- Citizenship: United States
- Education: Massachusetts Institute of Technology (BS); Stanford University (MS, PhD);
- Parent: Henry T. Yang (father)
- Scientific career
- Fields: Mechanical engineering
- Workplaces: California Institute of Technology; University of Southern California; Reactivity Inc; Massachusetts Institute of Technology;
- Thesis: Retrieval of informal information from design: A thesaurus based approach (2000)
- Doctoral advisor: Mark Cutkosky
- Website: meche.mit.edu/mcyang

= Maria Yang =

American mechanical engineer

Maria Chiu-Yee Yang is an American mechanical engineer with research fields in engineering design. She is the associate dean of the MIT School of Engineering, and serves as the Kendall Rohsenow Professor at the Massachusetts Institute of Technology (MIT). She is also the director of the MIT D-Lab and associate director of the MIT Morningside Academy for Design.

==Biography==

=== Early life and education ===
Yang lived in West Lafayette, Indiana, where her father, Taiwanese-American aerospace engineer Henry T. Yang, worked as a professor at Purdue University.

Yang received a Bachelor of Science in mechanical engineering from the Massachusetts Institute of Technology in 1991. She received a Master of Science in mechanical engineering in 1994 and a Doctor of Philosophy in mechanical engineering in 2000, both from Stanford University.

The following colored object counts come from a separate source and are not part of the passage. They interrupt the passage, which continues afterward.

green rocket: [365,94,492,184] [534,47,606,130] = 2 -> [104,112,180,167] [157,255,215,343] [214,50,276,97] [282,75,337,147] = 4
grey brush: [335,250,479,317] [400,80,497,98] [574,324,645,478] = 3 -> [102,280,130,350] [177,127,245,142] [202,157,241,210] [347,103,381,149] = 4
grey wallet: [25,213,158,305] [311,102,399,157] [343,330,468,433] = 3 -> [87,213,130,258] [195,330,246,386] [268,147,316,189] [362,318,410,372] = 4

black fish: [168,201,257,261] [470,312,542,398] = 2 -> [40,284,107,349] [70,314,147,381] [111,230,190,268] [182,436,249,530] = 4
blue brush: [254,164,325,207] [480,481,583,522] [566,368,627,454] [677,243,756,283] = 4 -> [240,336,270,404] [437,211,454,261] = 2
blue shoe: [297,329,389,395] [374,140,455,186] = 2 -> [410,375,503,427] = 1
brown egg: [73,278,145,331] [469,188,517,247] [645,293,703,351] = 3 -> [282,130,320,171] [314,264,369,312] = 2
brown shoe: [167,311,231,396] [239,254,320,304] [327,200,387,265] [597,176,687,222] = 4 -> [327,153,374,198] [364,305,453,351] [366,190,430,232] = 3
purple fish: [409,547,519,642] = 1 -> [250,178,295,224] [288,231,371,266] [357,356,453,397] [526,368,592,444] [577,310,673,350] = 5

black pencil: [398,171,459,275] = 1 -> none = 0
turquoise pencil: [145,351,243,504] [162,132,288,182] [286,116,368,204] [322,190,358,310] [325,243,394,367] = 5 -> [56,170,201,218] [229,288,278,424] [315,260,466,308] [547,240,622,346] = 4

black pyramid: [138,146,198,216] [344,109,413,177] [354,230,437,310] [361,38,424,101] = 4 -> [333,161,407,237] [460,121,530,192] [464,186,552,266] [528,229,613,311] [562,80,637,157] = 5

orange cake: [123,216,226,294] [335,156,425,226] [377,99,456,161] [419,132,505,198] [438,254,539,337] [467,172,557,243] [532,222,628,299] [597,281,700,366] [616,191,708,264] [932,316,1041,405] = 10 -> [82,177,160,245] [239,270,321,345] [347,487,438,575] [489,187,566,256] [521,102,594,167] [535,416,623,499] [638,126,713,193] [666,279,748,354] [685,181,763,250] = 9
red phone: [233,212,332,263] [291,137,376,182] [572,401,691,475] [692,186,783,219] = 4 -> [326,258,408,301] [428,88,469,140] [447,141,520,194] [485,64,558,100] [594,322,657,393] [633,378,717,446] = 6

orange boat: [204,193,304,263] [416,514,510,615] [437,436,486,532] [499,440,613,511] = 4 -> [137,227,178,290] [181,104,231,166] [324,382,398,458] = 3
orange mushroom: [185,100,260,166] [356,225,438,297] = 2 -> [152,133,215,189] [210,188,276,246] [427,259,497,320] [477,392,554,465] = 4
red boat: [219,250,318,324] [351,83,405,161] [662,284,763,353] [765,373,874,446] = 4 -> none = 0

Yang's doctoral research at Stanford University was supported by a NSF Graduate Fellowship. Her doctoral dissertation, Retrieval of informal information from design: A thesaurus based approach, was supervised by Mark Cutkosky.

=== Career ===
Yang completed her postdoctoral research at the California Institute of Technology. She also worked as the director of design at Reactivity Inc, a privately held XML gateway provider based in Redwood City, California. Later, she moved to the University of Southern California to serve as assistant professor of industrial and systems engineering.

Yang returned to her undergraduate alma mater the Massachusetts Institute of Technology in 2007, serving as Robert N. Noyce Career Development Assistant Professor of Mechanical Engineering and Engineering Systems.

===Awards===
Yang won a National Science Foundation CAREER Award in 2006. She was elected as an ASME Fellow by the American Society of Mechanical Engineers in 2013. She won the Fred Merryfield Design Award of the American Society for Engineering Education in 2014.